Relaxing Accurate Initialization Constraint for 3D Gaussian Splatting (2403.09413v2)

Abstract: 3D Gaussian splatting (3DGS) has recently demonstrated impressive capabilities in real-time novel view synthesis and 3D reconstruction. However, 3DGS heavily depends on the accurate initialization derived from Structure-from-Motion (SfM) methods. When the quality of the initial point cloud deteriorates, such as in the presence of noise or when using randomly initialized point cloud, 3DGS often undergoes large performance drops. To address this limitation, we propose a novel optimization strategy dubbed RAIN-GS (Relaing Accurate Initialization Constraint for 3D Gaussian Splatting). Our approach is based on an in-depth analysis of the original 3DGS optimization scheme and the analysis of the SfM initialization in the frequency domain. Leveraging simple modifications based on our analyses, RAIN-GS successfully trains 3D Gaussians from sub-optimal point cloud (e.g., randomly initialized point cloud), effectively relaxing the need for accurate initialization. We demonstrate the efficacy of our strategy through quantitative and qualitative comparisons on multiple datasets, where RAIN-GS trained with random point cloud achieves performance on-par with or even better than 3DGS trained with accurate SfM point cloud. Our project page and code can be found at https://ku-cvlab.github.io/RAIN-GS.

• The paper presents RAIN-GS, an innovative strategy that relaxes the need for accurate SfM initialization by using sparse-large-variance random initialization and progressive low-pass filtering.
• The methodology strategically shifts from learning coarse low-frequency components to refining fine details, resulting in improved convergence and rendering quality.
• Experimental validation shows significant performance gains, broadening the applicability of 3D Gaussian Splatting to scenarios with sparse or inadequate initialization.

Novel Strategy for Training 3D Gaussian Splatting Without Accurate Initialization

Introduction

3D Gaussian Splatting (3DGS) has emerged as a promising alternative for real-time novel view synthesis and 3D reconstruction, offering both high-quality results and real-time rendering capabilities. Nonetheless, its heavy dependency on accurate initialization derived from Structure-from-Motion (SfM) methods limits its applicability, especially in scenarios where SfM techniques fail. This paper introduces a novel optimization strategy, RAIN-GS (Relaxing Accurate INitialization Constraint for 3D Gaussian Splatting), aimed at successfully training 3D Gaussians from randomly initialized point clouds, thus addressing the constraints tied to the necessity of accurately initialized point clouds from SfM.

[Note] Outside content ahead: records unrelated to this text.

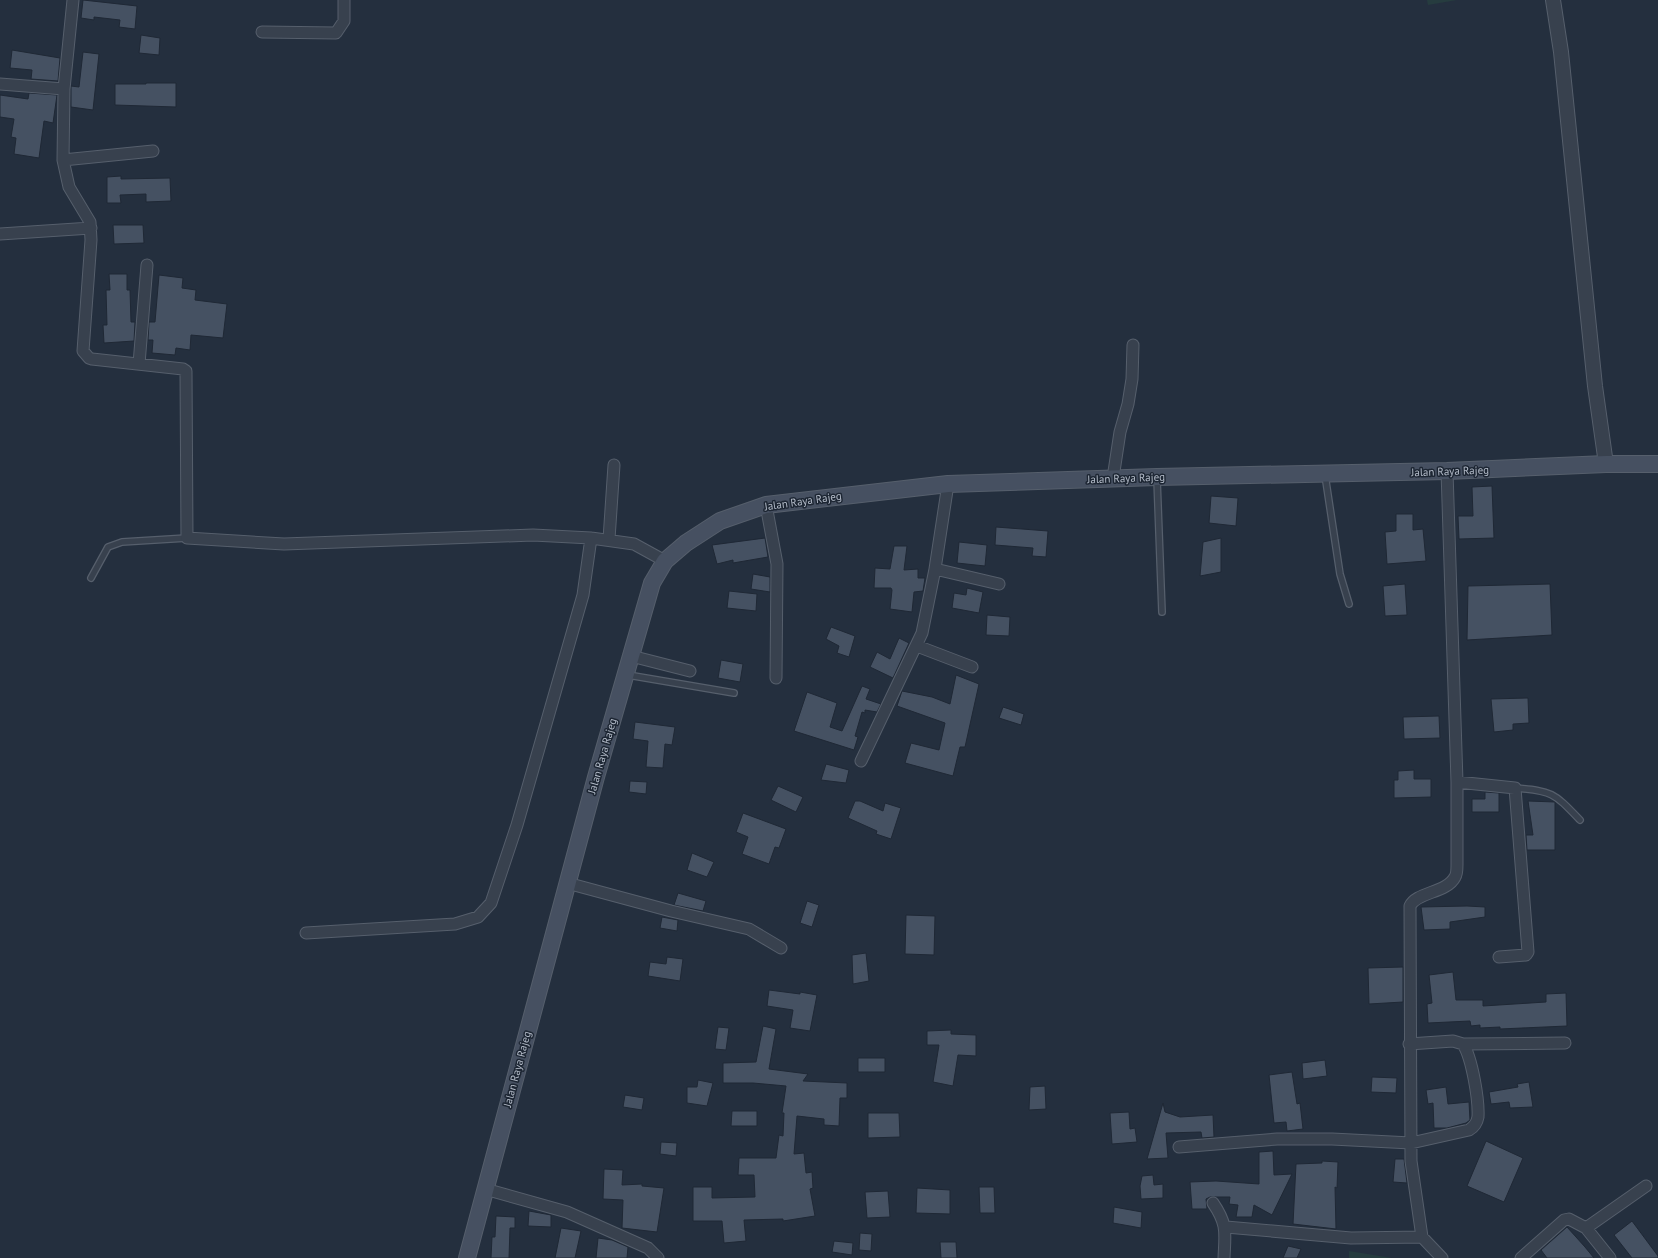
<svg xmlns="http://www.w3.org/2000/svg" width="1658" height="1258" font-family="'PT Sans',sans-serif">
<rect width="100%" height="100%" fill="#242f3e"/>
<path fill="#263c3f" d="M 1427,0 L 1457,0 L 1428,5 Z
M 1349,1251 L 1392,1258 L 1349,1258 Z"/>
<path fill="#455162" stroke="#1f2835" d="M 83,0 L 137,6 L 135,29 L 119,27 L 120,20 L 94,17 L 94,20 L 81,18 Z
M 141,35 L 160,38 L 159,55 L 139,53 Z
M 12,50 L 60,58 L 58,81 L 31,79 L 32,70 L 10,68 Z
M 83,52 L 99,54 L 93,110 L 71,107 L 71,86 L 79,87 Z
M 146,83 L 176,83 L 176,107 L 115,105 L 115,84 L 146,84 Z
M 29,93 L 57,95 L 53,123 L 44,121 L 39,158 L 14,154 L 16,138 L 11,137 L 14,119 L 0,117 L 0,95 L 28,99 Z
M 121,176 L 121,179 L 170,178 L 171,201 L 146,202 L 146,194 L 120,195 L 121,203 L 107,203 L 107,177 Z
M 113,225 L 143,225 L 144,243 L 114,244 Z
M 109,274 L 127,274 L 127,290 L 130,290 L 131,322 L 135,322 L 134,341 L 104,343 L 103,325 L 107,325 L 106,290 L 110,290 Z
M 159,275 L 183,278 L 182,288 L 196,290 L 195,300 L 227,304 L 223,338 L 191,335 L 190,350 L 176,348 L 175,355 L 152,353 L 153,340 L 148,340 L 149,322 L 155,322 Z
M 1492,486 L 1494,538 L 1459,539 L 1458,516 L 1473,516 L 1472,487 Z
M 1211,496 L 1238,498 L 1236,526 L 1209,523 Z
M 1396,514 L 1413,514 L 1413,530 L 1423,529 L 1426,561 L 1387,564 L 1385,532 L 1396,531 Z
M 996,527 L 1048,531 L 1046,557 L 1032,556 L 1033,548 L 995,545 Z
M 765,538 L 768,557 L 733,563 L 733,560 L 717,564 L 712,545 Z
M 1221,538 L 1221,572 L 1200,576 L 1203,542 Z
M 959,542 L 987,545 L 985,566 L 957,563 Z
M 894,546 L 907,546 L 904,570 L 918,569 L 918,578 L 925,578 L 923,591 L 914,592 L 912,612 L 890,609 L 892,590 L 891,588 L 874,588 L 875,568 L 890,569 Z
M 753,574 L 770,577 L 770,592 L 751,589 Z
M 1405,584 L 1407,615 L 1385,616 L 1383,586 Z
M 1550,584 L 1552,635 L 1467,640 L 1468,586 Z
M 967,588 L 983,592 L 979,613 L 952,608 L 954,593 L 966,595 Z
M 729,591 L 757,594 L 756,611 L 727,608 Z
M 987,615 L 1010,617 L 1009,636 L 986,635 Z
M 831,627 L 855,636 L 849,657 L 837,653 L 839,646 L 826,639 Z
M 899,638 L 909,643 L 893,678 L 870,667 L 877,652 L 890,659 Z
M 721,660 L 743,664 L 740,682 L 718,678 Z
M 956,675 L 979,684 L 965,747 L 960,747 L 953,776 L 905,763 L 911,743 L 939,750 L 945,723 L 897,706 L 902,691 L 932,697 L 950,704 Z
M 862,686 L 870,689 L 866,699 L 881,704 L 877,712 L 865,710 L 865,713 L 862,712 L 855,736 L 858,737 L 854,750 L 794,731 L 807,692 L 837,703 L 830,727 L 842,731 Z
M 1528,698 L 1529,723 L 1513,724 L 1513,730 L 1494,732 L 1491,699 Z
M 1003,707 L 1024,714 L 1021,725 L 999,718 Z
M 1439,716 L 1440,738 L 1404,739 L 1403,717 Z
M 635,722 L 675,727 L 672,745 L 665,744 L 663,768 L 646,767 L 648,741 L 633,739 Z
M 826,764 L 849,770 L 846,783 L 821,780 Z
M 1414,770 L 1414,779 L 1431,779 L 1431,797 L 1394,798 L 1394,780 L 1398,780 L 1398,771 Z
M 630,781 L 647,782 L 646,794 L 629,792 Z
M 778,786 L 803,797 L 796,812 L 771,800 Z
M 1485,792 L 1499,793 L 1499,812 L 1472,812 L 1472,799 L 1485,799 Z
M 855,801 L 860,801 L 883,811 L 885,803 L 901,808 L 891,839 L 876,834 L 877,831 L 848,818 Z
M 1528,801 L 1555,802 L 1555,850 L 1527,850 L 1526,835 L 1533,835 Z
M 743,813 L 786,829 L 779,848 L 775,847 L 769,864 L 742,854 L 748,837 L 736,832 Z
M 692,853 L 714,862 L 707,877 L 687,870 Z
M 678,893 L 706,901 L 703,911 L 674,905 Z
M 807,901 L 819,905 L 812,927 L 800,923 Z
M 1467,906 L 1485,907 L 1485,917 L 1450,922 L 1450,929 L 1424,930 L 1421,907 Z
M 906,915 L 935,916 L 934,955 L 905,954 Z
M 662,917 L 678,920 L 677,931 L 660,928 Z
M 866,953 L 869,981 L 853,984 L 852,955 Z
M 667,957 L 683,959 L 680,981 L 648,976 L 650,962 L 666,964 Z
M 1403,967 L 1403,1002 L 1369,1004 L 1368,968 Z
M 1453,972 L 1456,1000 L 1483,1000 L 1483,1006 L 1546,1002 L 1546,994 L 1566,993 L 1567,1026 L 1500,1029 L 1500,1027 L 1480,1028 L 1480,1025 L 1471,1026 L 1470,1021 L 1428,1023 L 1427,1004 L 1432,1003 L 1429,975 Z
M 769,990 L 800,994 L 800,992 L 817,995 L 810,1031 L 790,1028 L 793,1010 L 767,1006 Z
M 763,1026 L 776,1029 L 769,1069 L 808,1074 L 803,1081 L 847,1083 L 847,1098 L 840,1098 L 839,1126 L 824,1125 L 824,1119 L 797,1116 L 794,1154 L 804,1153 L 806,1173 L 812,1172 L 813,1188 L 810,1189 L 815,1216 L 783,1221 L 783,1219 L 744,1220 L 746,1241 L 724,1243 L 722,1221 L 693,1221 L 693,1187 L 712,1187 L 712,1198 L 755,1197 L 754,1175 L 738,1175 L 739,1158 L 776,1158 L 779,1135 L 783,1136 L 784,1113 L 782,1113 L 786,1086 L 753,1083 L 723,1083 L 723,1063 L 756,1062 Z
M 718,1027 L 729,1028 L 726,1050 L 715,1049 Z
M 951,1030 L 951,1034 L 976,1035 L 976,1056 L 958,1055 L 953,1086 L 933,1082 L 939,1045 L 927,1045 L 927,1031 Z
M 858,1058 L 885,1058 L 885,1072 L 858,1072 Z
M 1325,1060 L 1327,1076 L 1303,1079 L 1302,1063 Z
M 1292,1072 L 1297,1104 L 1300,1103 L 1303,1129 L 1287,1131 L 1286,1122 L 1274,1123 L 1269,1075 Z
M 1372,1077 L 1397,1078 L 1396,1093 L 1371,1092 Z
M 698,1080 L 713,1083 L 707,1106 L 687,1103 L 687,1087 L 697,1087 Z
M 1529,1082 L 1533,1107 L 1510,1108 L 1509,1102 L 1491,1104 L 1489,1092 L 1518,1087 L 1517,1084 Z
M 1045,1086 L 1046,1109 L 1029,1110 L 1030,1087 Z
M 1446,1087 L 1448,1104 L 1469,1102 L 1470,1120 L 1466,1123 L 1447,1128 L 1434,1128 L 1433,1103 L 1428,1104 L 1426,1090 Z
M 625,1095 L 644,1098 L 642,1110 L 623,1107 Z
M 1163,1103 L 1165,1112 L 1180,1117 L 1213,1115 L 1214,1137 L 1202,1138 L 1201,1132 L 1166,1133 L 1168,1158 L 1147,1159 Z
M 732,1111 L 757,1111 L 757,1126 L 731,1126 Z
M 1129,1112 L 1130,1129 L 1135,1128 L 1137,1142 L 1112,1144 L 1110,1113 Z
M 868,1113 L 899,1113 L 900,1137 L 868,1138 Z
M 1486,1141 L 1523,1158 L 1504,1202 L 1467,1186 Z
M 661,1142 L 677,1143 L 676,1156 L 660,1154 Z
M 1273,1151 L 1274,1175 L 1292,1174 L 1272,1215 L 1254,1205 L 1252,1217 L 1236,1217 L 1238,1205 L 1229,1204 L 1230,1197 L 1210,1197 L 1206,1199 L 1207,1209 L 1192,1209 L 1190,1182 L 1216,1181 L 1259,1184 L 1259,1152 Z
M 1395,1159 L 1404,1159 L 1407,1183 L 1393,1182 Z
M 1322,1161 L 1338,1162 L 1337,1188 L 1335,1187 L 1336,1229 L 1293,1224 L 1296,1164 L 1322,1163 Z
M 604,1169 L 623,1170 L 622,1185 L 642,1184 L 642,1186 L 664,1188 L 657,1232 L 622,1228 L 623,1200 L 603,1199 Z
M 1153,1175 L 1154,1185 L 1163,1184 L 1163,1198 L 1141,1199 L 1140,1186 L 1142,1176 Z
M 979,1187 L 994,1187 L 995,1213 L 980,1213 Z
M 917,1188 L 950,1190 L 950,1214 L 916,1213 Z
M 888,1191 L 890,1217 L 867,1218 L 865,1192 Z
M 1114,1207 L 1142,1212 L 1141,1228 L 1113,1223 Z
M 529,1211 L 551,1215 L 551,1227 L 528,1226 Z
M 496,1216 L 515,1217 L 515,1228 L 510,1228 L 509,1258 L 491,1258 L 492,1237 L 495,1237 Z
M 1632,1221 L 1658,1256 L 1658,1258 L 1632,1258 L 1614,1235 Z
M 1567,1227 L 1585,1247 L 1594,1258 L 1547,1258 L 1541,1250 Z
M 561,1228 L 581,1231 L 575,1258 L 555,1258 Z
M 860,1233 L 872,1234 L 871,1251 L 859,1250 Z
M 598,1238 L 612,1240 L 628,1247 L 627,1258 L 596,1258 Z
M 834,1241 L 853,1243 L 852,1255 L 832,1252 Z
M 940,1242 L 956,1242 L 957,1258 L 941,1258 Z
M 1288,1246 L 1301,1249 L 1297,1258 L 1283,1258 Z"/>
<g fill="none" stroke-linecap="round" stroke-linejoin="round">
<defs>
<path id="service" d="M 1325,475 L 1340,574 L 1349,604
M 1157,479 L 1162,612
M 91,578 L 108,547 L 122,542 L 187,538
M 628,675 L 734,693
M 1515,788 C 1553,791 1554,793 1580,820"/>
<path id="minor" d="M 73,0 L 64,89 L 63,160 L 69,187 L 90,222 L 91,240 L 83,351 L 89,358 L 92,359 L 183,369 L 186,371 L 187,538 L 284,544 L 533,535 L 591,538 L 634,544 L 665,561
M 262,32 L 336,33 L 344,21 L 344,0
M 0,84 L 64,89
M 63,160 L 153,151
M 0,234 L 91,228
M 139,364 L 147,265
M 1113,478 L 1120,432 L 1128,404 L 1132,379 L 1133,345
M 766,505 L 777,564 L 776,678
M 609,539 L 614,465
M 935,569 L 999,584
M 917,646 L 972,667
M 631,656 L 690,671
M 861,761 L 922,633 L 935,569 L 948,484
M 1457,782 L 1515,788 L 1528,952 L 1526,955 L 1499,957
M 567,883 L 671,911 L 749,929 L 781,948
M 306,933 L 455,924 L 478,917 L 491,903 L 517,825 L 583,595 L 591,538
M 1463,1044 L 1565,1043
M 1179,1147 L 1277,1139 L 1332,1139 L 1411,1143 L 1469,1130 C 1474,1127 1477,1123 1478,1117 C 1479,1100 1472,1058 1463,1044 L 1453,1041 L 1409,1044
M 485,1189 L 567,1212 L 648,1248 L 658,1258
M 1213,1203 C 1228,1225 1225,1233 1224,1258
M 1226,1227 L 1351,1238 L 1422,1237
M 1586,1228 L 1646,1186
M 1442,1258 L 1422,1237 L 1411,1161 L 1410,906 C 1416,892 1447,893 1455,877 C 1457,874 1457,868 1457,865 L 1457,782 L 1447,471
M 1521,1258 L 1564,1220 L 1569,1219 L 1586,1228 L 1610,1258"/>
<path id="tertiary" d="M 1553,0 L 1561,52 L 1595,386 L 1606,464"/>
<path id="secondary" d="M 467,1258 L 596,777 L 652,583 L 665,561 L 686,543 L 720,521 L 766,505 L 948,484 L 1157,477 L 1447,471 L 1606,464 L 1658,464"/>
</defs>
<use href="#service" stroke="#565f6c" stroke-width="8"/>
<use href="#minor" stroke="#565f6c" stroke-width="13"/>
<use href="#tertiary" stroke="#565f6c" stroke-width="16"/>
<use href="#secondary" stroke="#565f6c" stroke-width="18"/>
<use href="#service" stroke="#38414e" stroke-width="5.5"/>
<use href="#minor" stroke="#38414e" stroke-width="11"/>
<use href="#tertiary" stroke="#38414e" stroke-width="14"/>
<use href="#secondary" stroke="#465061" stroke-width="16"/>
</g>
<g text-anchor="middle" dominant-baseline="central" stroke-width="3" stroke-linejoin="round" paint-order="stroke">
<g font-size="11" fill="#b4bcc9" stroke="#1d2633">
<text transform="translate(1450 471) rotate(-2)">Jalan Raya Rajeg</text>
<text transform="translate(1126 478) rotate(-2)">Jalan Raya Rajeg</text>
<text transform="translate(803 501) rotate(-8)">Jalan Raya Rajeg</text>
<text transform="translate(602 756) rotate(-74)">Jalan Raya Rajeg</text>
<text transform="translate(517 1069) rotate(-75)">Jalan Raya Rajeg</text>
</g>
</g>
</svg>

Analysis of Initialization Methods

The paper begins by analyzing the significance of initialization in 3DGS, particularly focusing on the difference between SfM-derived point clouds and randomly-initialized ones. It details how SfM initialization offers a coarse approximation of the scene, thereby providing a solid foundation for subsequent refinements, in contrast to random initialization which often fails to capture such essential low-frequency information. Through the lens of frequency domain analysis and a simplified 1D regression task, the paper underscores the importance of initially learning the coarse distribution to guide the optimization process effectively.

RAIN-GS Strategy

Building on this analysis, the research proposes RAIN-GS, an optimization strategy that blends two key components:

1. Sparse-large-variance (SLV) random initialization - introducing a novel initialization method that starts with sparse 3D Gaussians endowed with large variance, encouraging the model to initially focus on learning the coarse, low-frequency components of the distribution.
2. Progressive Gaussian low-pass filtering - a dynamic tactic in the rendering process that gradually sharpens the focus from coarse to fine details by modifying the extent of Gaussian low-pass filtering based on the iterative progress of training.

Experimental Validation

Empirical validations on standard datasets substantiate the efficacy of RAIN-GS. Comparisons demonstrate a marked improvement in performance across various metrics, affirming the strategy's capacity to guide the learning process towards a more robust understanding of the scene, even in the absence of precise initialization. Furthermore, the paper explores the potential extension of RAIN-GS to training 3DGS under sparse view settings, showcasing its ability to compensate for the limitations of SfM in such scenarios.

Theoretical and Practical Implications

Theoretically, this paper elucidates the critical role of initialization in the convergence of 3D Gaussian models and the significance of prioritizing low-frequency component learning for robust optimization. Practically, by relaxing the stringent requirement for accurately initialized point clouds, RAIN-GS broadens the applicability of 3DGS to scenarios where acquiring such initialization is challenging or impossible. This breakthrough holds promising prospects for advancing real-time novel view synthesis and 3D reconstruction technologies.

Future Directions

The paper closes by acknowledging limitations and envisioning future work. One noted limitation is the potential failure in detecting the need for densification to capture high-frequency details in certain scenarios, suggesting that further refinements in the strategy could enhance its efficacy. Future research directions include exploring additional supervision methods to overcome identified limitations and extending the strategy to a wider range of applications within the 3D reconstruction and novel view synthesis fields.